BEGIN Listed records

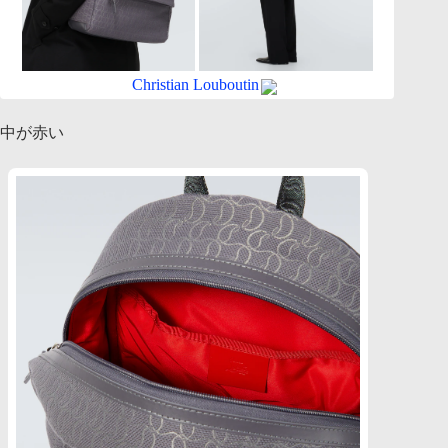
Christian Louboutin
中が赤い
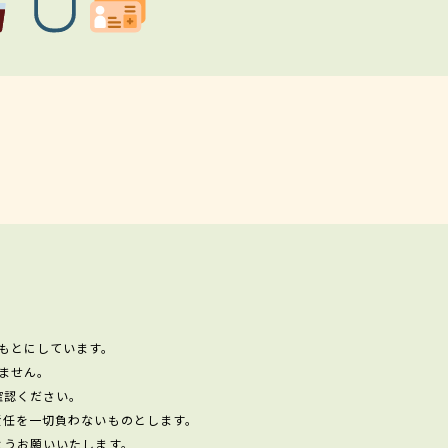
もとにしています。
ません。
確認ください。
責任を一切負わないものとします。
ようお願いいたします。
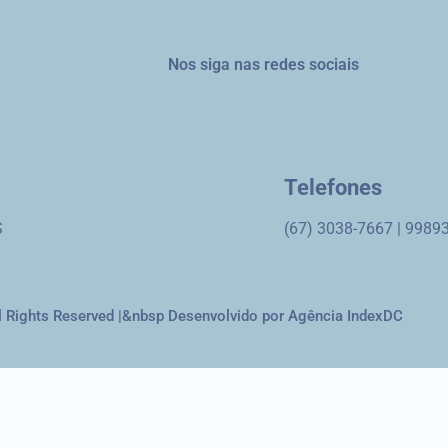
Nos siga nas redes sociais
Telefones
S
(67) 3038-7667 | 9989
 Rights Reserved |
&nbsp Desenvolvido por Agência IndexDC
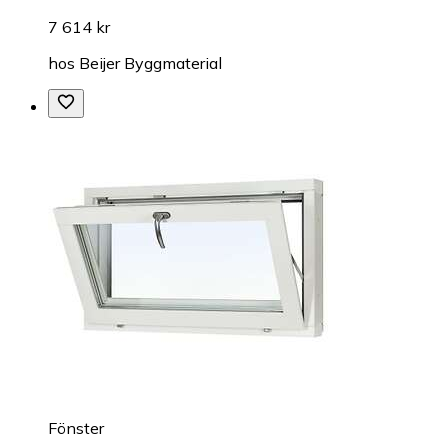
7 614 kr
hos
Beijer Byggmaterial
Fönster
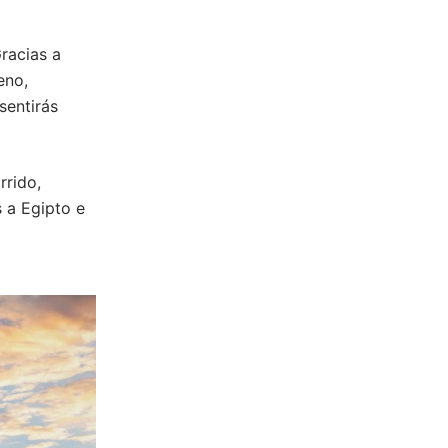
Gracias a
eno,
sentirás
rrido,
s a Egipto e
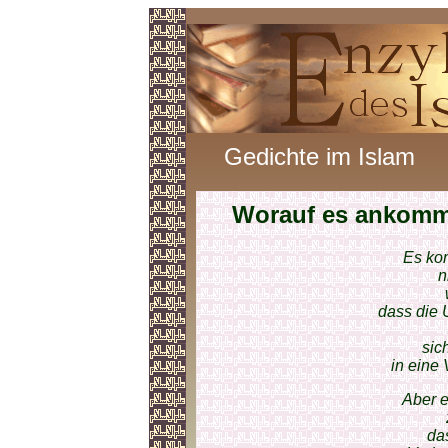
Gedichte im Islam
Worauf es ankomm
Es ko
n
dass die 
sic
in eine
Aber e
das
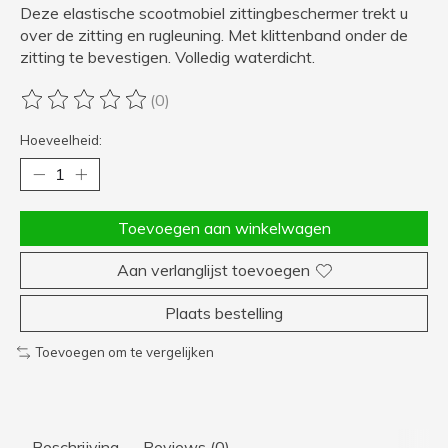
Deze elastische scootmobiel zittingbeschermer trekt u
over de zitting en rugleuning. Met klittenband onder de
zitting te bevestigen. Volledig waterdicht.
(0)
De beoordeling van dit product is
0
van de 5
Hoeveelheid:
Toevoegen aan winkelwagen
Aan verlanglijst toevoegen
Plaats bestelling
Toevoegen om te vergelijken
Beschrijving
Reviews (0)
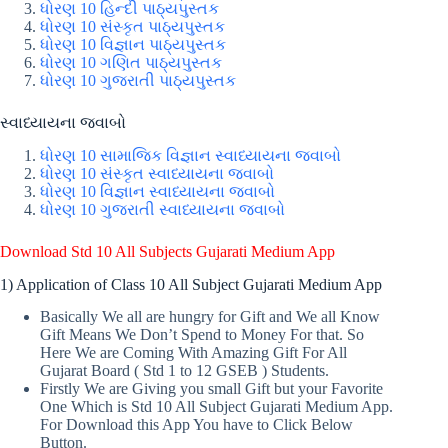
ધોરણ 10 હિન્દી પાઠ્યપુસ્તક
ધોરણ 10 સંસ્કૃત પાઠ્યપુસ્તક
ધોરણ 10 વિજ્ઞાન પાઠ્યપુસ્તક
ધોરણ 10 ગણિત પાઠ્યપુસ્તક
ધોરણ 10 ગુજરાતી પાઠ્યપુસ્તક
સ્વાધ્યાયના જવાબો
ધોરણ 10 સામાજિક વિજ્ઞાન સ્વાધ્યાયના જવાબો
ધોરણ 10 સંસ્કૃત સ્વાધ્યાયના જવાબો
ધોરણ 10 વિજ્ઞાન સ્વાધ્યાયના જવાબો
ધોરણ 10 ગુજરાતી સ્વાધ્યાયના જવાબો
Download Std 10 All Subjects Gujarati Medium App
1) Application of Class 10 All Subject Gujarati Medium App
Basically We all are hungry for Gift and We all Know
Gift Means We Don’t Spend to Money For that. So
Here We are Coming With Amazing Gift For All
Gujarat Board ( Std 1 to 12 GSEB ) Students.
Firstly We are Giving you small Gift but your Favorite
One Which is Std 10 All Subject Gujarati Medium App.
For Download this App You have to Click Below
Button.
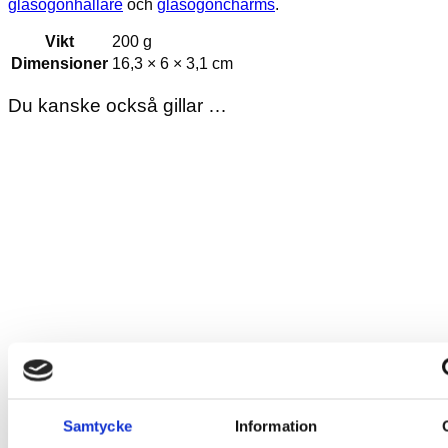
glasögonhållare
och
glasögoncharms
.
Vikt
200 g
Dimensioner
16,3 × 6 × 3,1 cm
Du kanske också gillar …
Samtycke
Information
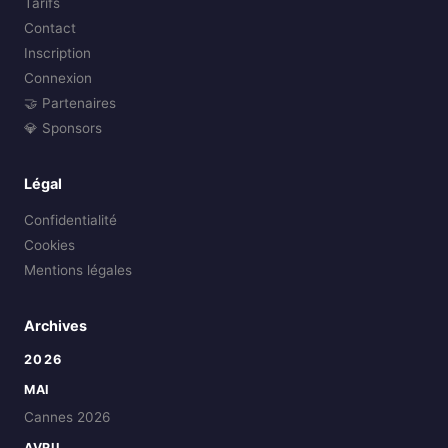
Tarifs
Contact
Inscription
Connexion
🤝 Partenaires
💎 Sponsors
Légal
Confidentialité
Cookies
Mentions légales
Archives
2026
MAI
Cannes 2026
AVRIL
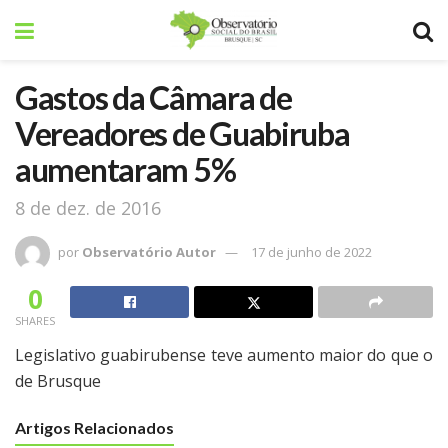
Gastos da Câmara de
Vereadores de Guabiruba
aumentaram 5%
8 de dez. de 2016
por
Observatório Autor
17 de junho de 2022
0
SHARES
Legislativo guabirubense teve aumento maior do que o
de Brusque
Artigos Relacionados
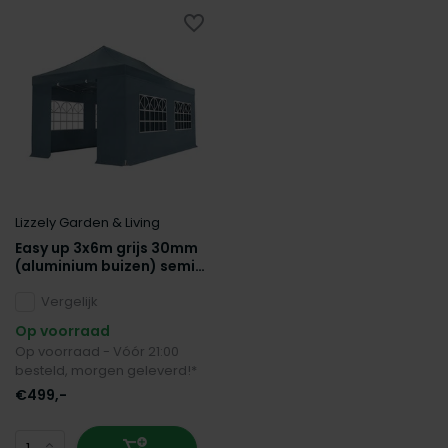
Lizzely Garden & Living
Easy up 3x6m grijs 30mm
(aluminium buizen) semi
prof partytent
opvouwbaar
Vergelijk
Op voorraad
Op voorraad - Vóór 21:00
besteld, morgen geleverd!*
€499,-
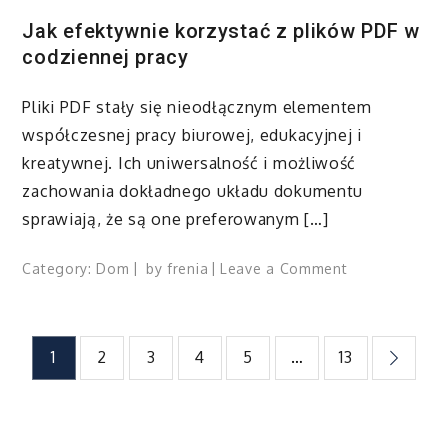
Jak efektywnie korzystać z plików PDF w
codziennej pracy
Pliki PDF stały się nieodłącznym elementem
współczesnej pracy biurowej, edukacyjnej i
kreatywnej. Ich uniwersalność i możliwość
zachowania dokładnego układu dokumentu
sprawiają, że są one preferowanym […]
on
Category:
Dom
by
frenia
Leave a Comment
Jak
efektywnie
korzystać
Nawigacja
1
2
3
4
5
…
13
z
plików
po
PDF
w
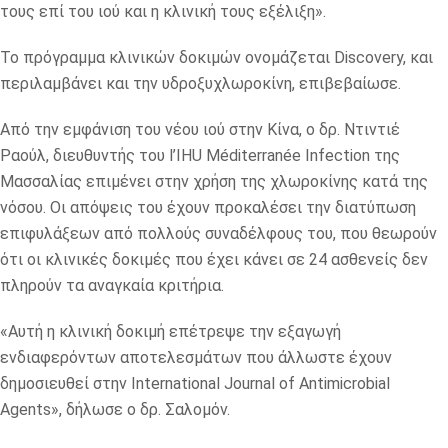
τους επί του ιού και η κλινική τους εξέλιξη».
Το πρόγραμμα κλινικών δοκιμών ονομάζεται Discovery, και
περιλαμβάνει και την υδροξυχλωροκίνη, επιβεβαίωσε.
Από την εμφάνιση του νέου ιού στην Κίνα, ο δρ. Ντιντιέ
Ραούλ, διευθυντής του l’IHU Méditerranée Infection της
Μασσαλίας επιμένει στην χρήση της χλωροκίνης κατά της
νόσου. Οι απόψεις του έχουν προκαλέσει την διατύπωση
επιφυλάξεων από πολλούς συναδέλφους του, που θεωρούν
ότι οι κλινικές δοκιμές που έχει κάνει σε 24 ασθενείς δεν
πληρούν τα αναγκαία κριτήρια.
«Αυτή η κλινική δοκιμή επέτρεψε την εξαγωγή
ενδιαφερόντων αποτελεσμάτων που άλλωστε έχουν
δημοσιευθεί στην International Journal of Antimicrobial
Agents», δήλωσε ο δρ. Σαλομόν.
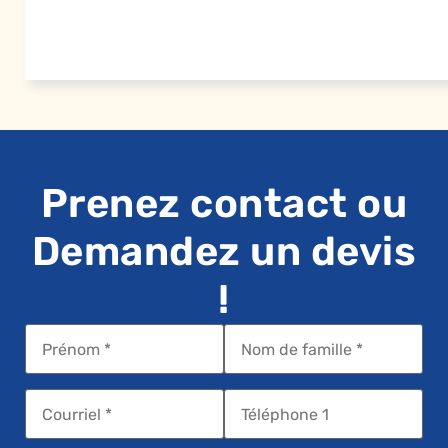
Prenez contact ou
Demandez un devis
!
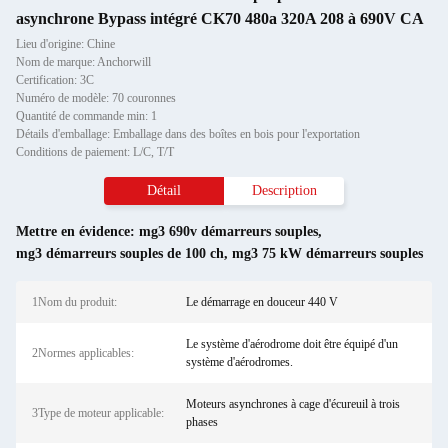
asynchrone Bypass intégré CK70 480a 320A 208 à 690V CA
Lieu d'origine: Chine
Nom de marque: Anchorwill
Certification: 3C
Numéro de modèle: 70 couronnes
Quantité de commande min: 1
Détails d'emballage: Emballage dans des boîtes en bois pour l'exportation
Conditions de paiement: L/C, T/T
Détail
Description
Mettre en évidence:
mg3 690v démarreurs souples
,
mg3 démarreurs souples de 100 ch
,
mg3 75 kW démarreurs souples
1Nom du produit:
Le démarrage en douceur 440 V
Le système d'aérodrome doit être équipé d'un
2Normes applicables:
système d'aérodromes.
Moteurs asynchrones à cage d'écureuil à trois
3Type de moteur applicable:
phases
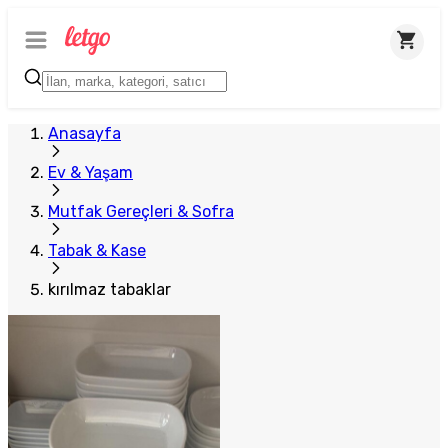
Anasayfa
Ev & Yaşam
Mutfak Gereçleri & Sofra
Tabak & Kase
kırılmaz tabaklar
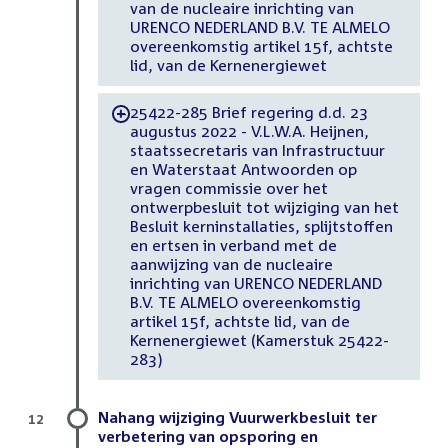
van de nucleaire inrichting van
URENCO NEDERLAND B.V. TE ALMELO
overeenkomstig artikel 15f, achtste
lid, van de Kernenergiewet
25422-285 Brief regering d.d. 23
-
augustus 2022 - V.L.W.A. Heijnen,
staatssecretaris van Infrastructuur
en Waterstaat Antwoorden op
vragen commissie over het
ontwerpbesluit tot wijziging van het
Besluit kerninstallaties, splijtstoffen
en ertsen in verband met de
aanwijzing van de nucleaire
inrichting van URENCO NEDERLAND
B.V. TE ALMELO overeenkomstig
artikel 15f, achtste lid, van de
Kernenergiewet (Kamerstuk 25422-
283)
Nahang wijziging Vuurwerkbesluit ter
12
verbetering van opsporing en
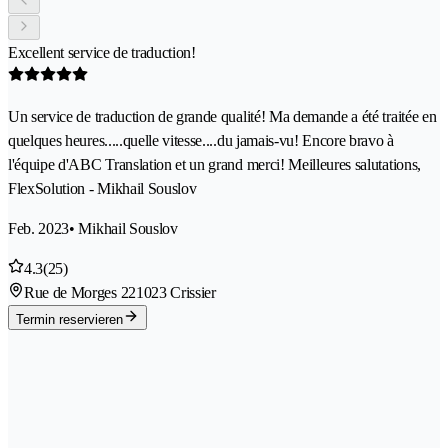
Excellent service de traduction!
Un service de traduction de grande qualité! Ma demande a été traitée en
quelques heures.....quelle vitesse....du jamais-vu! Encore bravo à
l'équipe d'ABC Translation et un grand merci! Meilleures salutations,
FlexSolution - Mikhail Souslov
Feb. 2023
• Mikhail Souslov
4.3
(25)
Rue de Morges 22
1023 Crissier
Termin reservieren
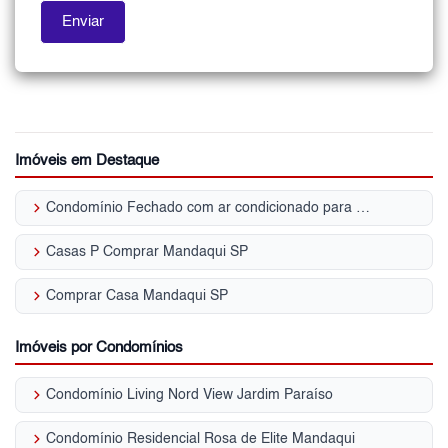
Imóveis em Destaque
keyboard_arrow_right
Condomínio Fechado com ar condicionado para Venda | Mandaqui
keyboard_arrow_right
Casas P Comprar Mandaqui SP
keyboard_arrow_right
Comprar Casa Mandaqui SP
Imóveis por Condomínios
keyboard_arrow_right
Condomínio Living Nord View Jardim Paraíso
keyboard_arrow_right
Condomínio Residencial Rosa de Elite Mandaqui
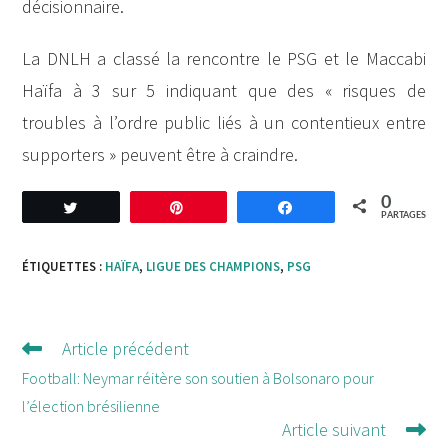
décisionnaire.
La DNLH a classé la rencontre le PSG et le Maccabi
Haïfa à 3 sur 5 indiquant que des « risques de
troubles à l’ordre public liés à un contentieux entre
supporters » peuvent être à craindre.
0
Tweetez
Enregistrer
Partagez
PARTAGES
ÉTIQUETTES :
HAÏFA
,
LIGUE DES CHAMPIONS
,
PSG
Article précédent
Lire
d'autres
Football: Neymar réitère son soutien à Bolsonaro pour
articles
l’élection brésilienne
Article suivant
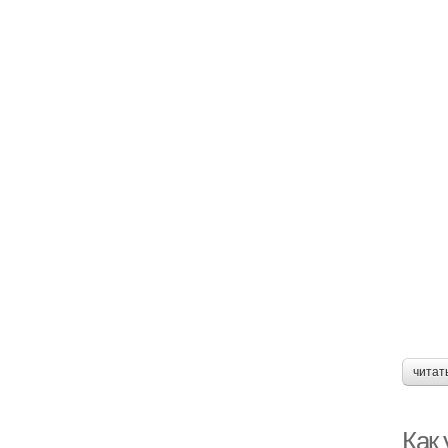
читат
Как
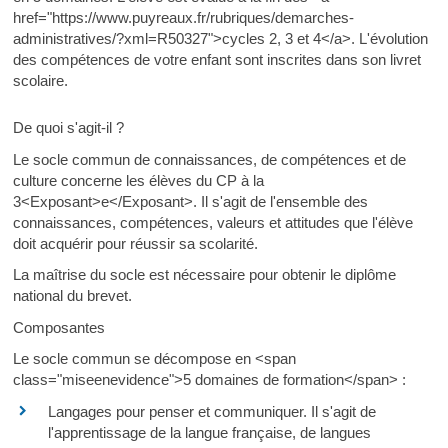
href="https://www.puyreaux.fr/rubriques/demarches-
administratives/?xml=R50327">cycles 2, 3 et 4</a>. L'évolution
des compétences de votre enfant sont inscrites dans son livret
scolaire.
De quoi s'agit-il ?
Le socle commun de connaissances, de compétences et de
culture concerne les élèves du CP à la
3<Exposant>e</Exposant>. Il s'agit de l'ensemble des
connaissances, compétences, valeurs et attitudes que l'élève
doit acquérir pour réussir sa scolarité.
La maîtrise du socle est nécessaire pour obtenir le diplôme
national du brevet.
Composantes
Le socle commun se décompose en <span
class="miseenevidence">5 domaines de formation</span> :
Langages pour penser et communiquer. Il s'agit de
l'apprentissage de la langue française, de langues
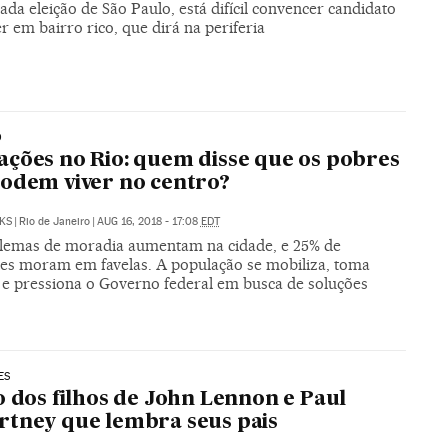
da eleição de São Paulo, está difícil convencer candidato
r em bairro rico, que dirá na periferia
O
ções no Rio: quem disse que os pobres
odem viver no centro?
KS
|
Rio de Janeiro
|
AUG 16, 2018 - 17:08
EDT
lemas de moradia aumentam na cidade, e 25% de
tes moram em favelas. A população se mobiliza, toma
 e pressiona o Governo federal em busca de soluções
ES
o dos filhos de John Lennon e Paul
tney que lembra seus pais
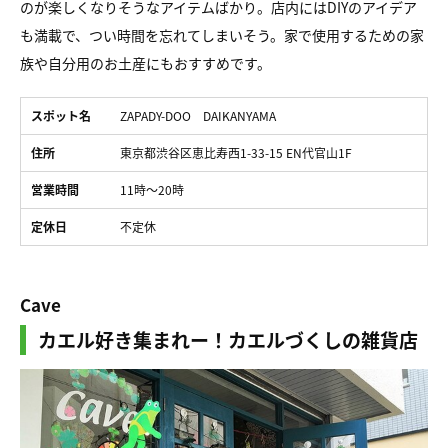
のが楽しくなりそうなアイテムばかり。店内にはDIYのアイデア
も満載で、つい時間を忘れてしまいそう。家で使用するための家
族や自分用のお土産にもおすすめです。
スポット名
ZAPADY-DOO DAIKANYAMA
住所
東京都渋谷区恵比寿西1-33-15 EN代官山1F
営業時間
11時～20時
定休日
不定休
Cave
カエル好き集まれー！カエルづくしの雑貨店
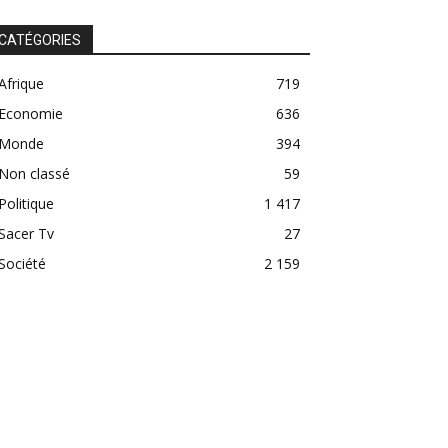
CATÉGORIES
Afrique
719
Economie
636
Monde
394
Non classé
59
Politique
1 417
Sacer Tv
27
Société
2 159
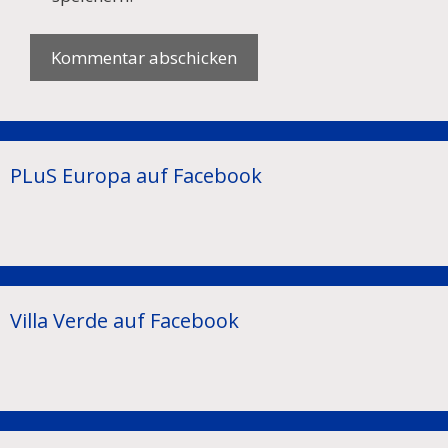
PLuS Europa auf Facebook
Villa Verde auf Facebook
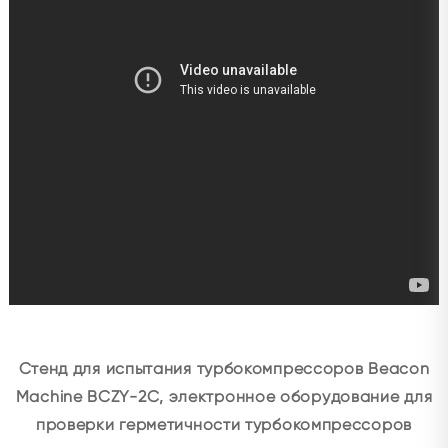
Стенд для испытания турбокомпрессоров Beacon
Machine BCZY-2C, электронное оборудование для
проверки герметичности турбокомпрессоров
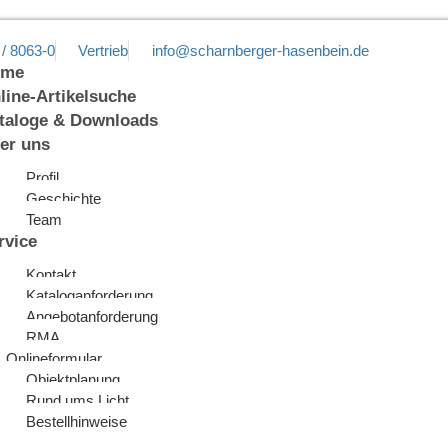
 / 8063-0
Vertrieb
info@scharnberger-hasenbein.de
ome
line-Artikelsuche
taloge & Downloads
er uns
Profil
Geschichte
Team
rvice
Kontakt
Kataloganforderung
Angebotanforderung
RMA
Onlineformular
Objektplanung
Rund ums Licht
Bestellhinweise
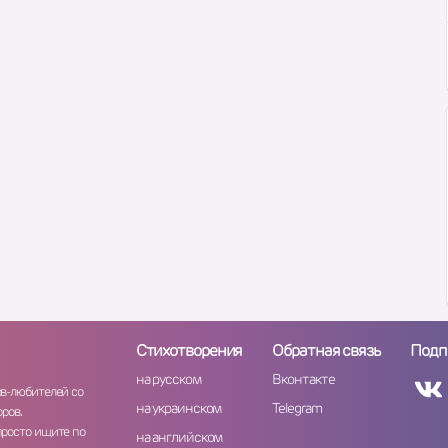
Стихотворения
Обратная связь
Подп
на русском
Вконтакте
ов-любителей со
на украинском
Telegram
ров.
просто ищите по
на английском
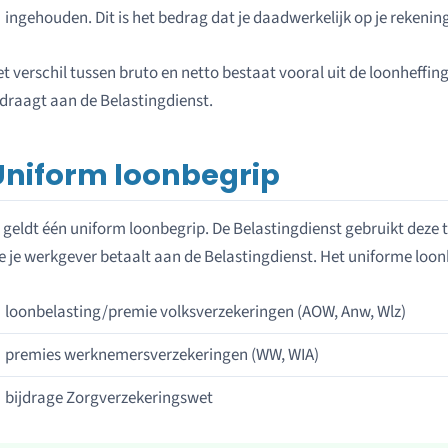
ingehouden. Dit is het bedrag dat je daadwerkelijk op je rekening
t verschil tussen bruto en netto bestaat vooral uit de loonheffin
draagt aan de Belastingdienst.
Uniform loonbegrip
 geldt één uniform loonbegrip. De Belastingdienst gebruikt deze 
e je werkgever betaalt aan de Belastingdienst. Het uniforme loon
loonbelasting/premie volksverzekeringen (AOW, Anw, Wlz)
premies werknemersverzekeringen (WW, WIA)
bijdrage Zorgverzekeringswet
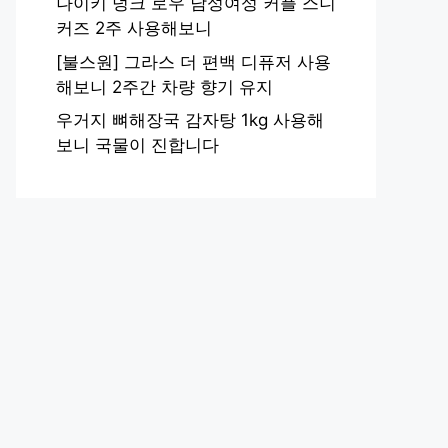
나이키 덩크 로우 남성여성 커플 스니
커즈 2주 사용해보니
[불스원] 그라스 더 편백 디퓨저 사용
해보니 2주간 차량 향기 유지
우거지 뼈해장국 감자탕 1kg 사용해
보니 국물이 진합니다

END Listed records

Rewrite the entries from the start of the entries through the line with "Reviews (0)", swapping "Fönster" for "Dörrar" and keeping all else unchanged. Omit the pictures from your answer.

Christian Louboutin
中が赤い
もとにしています。
ません。
確認ください。
責任を一切負わないものとします。
ようお願いいたします。
Nos siga nas redes sociais
Telefones
S
(67) 3038-7667 | 9989
 Rights Reserved |
&nbsp Desenvolvido por Agência IndexDC
7 614 kr
hos
Beijer Byggmaterial
Dörrar
Gracias a
eno,
sentirás
rrido,
s a Egipto e
Gedichte im Islam
Worauf es ankomm
Es ko
n
dass die 
sic
in eine
Aber e
das
Deze elastische scootmobiel zittingbeschermer trekt u
over de zitting en rugleuning. Met klittenband onder de
zitting te bevestigen. Volledig waterdicht.
(0)
De beoordeling van dit product is
0
van de 5
Hoeveelheid:
Toevoegen aan winkelwagen
Aan verlanglijst toevoegen
Plaats bestelling
Toevoegen om te vergelijken
Beschrijving
Reviews (0)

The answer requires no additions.